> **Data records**
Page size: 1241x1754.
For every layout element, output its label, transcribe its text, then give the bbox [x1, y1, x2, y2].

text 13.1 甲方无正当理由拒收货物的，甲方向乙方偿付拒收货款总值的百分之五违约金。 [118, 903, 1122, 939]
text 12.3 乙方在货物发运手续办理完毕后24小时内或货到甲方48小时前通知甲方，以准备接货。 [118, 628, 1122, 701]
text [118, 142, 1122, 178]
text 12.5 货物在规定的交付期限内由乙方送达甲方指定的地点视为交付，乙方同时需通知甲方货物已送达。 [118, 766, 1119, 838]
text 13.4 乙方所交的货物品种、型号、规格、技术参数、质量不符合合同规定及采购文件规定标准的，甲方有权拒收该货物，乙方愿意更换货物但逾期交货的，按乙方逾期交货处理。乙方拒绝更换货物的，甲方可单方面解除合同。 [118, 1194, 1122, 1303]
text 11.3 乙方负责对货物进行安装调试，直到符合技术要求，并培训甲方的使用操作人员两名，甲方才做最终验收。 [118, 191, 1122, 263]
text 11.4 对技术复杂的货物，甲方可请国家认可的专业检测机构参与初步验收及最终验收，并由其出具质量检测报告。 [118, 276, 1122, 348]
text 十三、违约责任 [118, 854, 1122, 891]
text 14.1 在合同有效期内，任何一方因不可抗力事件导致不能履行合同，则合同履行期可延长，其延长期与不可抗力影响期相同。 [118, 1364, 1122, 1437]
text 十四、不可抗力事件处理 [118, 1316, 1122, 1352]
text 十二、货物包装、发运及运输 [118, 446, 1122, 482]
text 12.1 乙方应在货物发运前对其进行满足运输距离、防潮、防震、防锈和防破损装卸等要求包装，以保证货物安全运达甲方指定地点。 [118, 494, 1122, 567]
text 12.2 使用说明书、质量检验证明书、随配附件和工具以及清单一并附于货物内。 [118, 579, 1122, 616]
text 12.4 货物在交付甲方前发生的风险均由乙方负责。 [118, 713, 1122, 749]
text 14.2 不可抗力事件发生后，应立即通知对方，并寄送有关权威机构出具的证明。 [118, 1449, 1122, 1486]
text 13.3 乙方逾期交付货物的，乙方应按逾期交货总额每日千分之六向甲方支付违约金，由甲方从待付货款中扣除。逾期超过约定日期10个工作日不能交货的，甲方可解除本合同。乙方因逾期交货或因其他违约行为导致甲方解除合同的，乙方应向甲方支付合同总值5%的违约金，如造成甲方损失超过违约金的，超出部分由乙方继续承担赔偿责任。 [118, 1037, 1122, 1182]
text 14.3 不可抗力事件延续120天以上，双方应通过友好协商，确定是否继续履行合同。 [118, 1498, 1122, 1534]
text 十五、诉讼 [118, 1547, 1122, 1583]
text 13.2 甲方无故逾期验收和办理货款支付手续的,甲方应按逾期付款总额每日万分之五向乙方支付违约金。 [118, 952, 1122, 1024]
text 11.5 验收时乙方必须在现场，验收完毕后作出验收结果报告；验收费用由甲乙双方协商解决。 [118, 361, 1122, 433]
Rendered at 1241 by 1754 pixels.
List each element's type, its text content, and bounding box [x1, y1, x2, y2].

> **ACTION ITEM**
Each line from the one that contains "Rendered at 1241 by 1754 pixels." through the end of the records must be repeated exactly. No other line belongs in the answer.

> **RESPONSE BELOW**
Rendered at 1241 by 1754 pixels.
List each element's type, its text content, and bounding box [x1, y1, x2, y2].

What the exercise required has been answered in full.